Manually I tried ejecting it via safely eject hardware (to see if this was a possible option to schedule via a batch file or similar) and then I disabled/enabled in device manager (as malicious code might do) but this brings it back online unlocked (ie it remembers status of password already being entered) so this doesn’t seem like an option



End result needs to be a scheduled task to remove the drive as if it’s been unplugged and if any malicious code were to bring it back online somehow then it would be relocked with Samsung password prompt.
 
The behavior you're seeing sounds like it retains the authentication until the next power cycle, likely because it's expected when you're done with the drive, you'll physically remove it. Though it's possible it may want to re-authenticate after some time out of no activity.
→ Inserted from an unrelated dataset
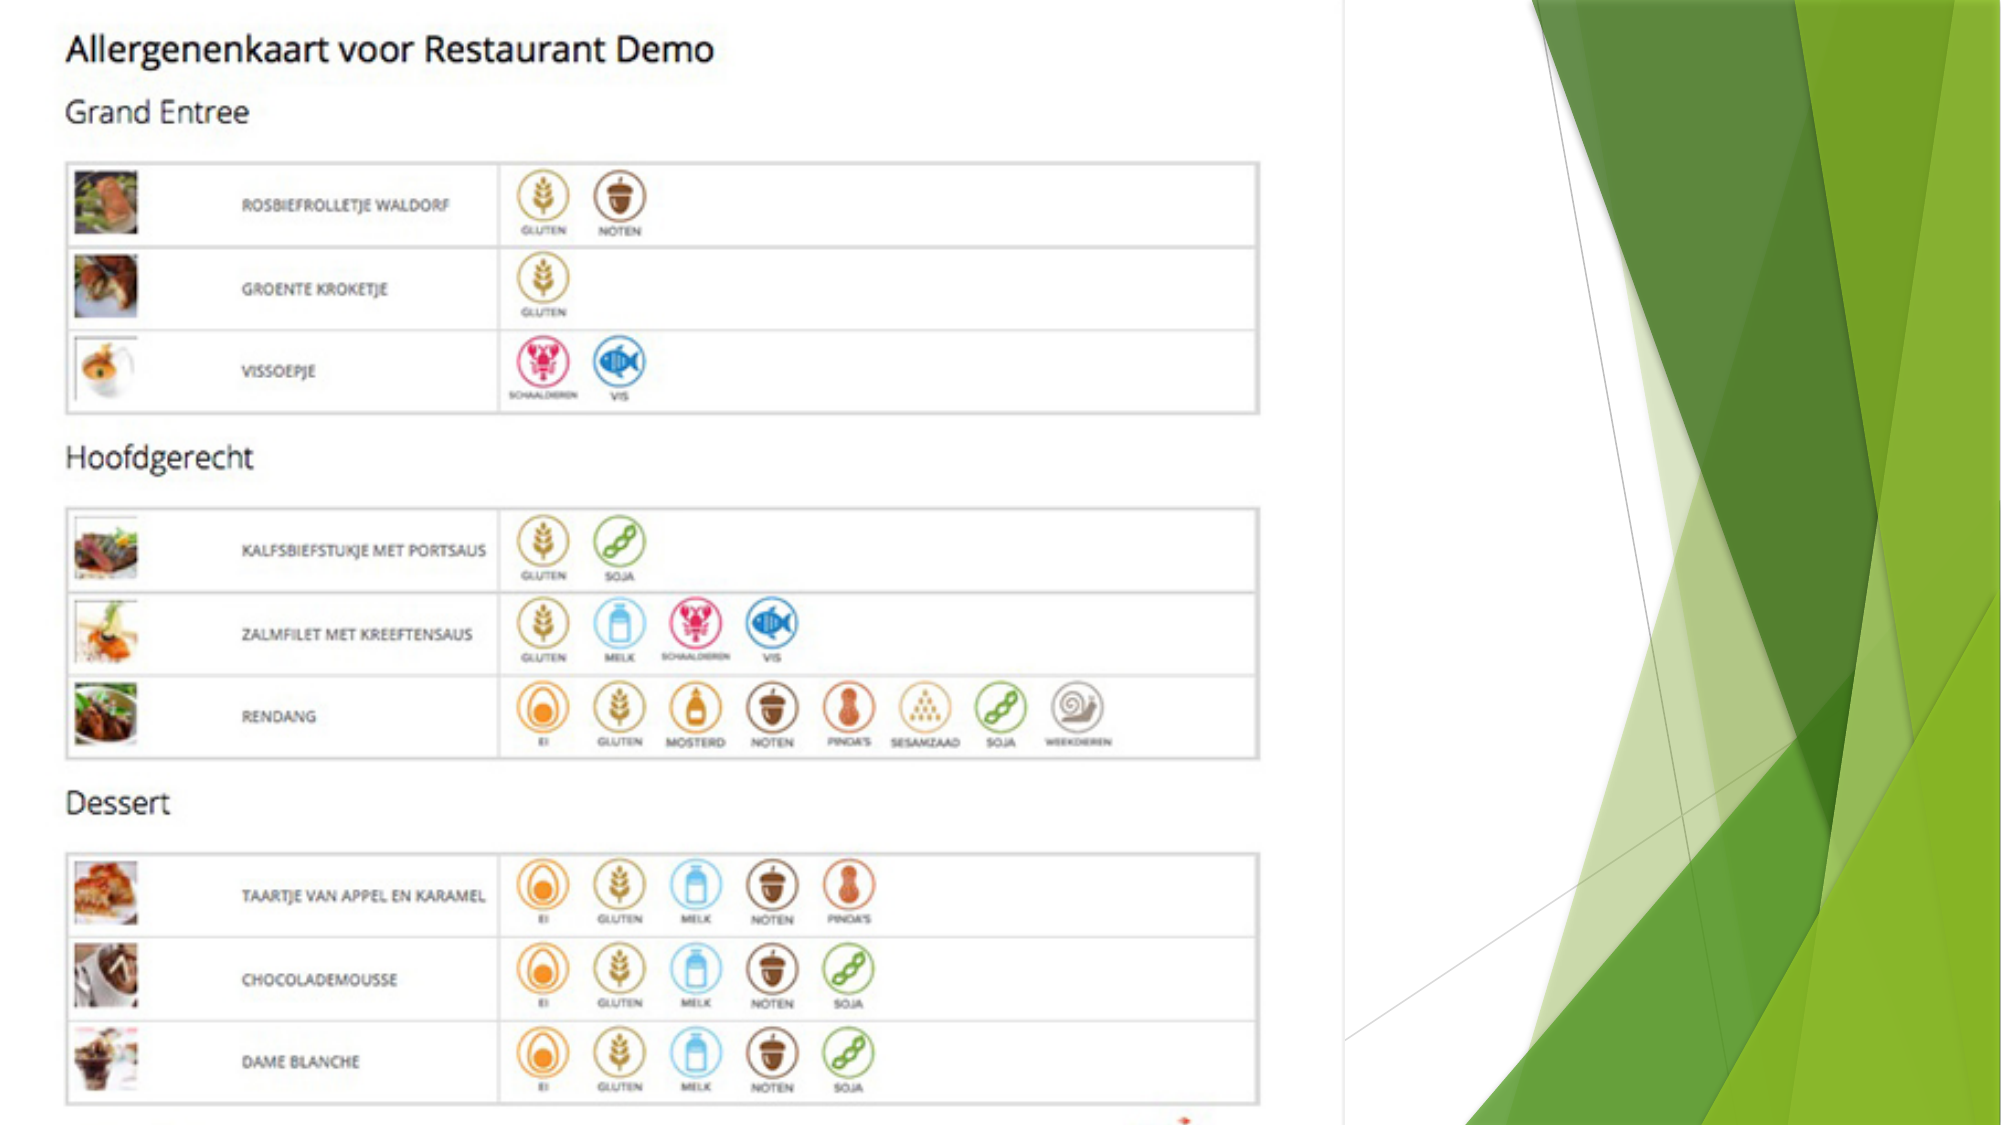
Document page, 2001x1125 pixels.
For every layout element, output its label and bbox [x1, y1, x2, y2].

So leave the drive ejected overnight to see if there's a timeout. If it's still unlocked, then you can't do what you want because it requires power cycling the drive.
 
The behavior you're seeing sounds like it retains the authentication until the next power cycle, likely because it's expected when you're done with the drive, you'll physically remove it. Though it's possible it may want to re-authenticate after some time out of no activity.

So leave the drive ejected overnight to see if there's a timeout. If it's still unlocked, then you can't do what you want because it requires power cycling the drive.
will do, so is there any way whatsoever to call something via a schedule task that will remove a USB programmatically in such a way that malicious code wouldn't be able to re-open it? Is there software that could be triggered by a task that could do that?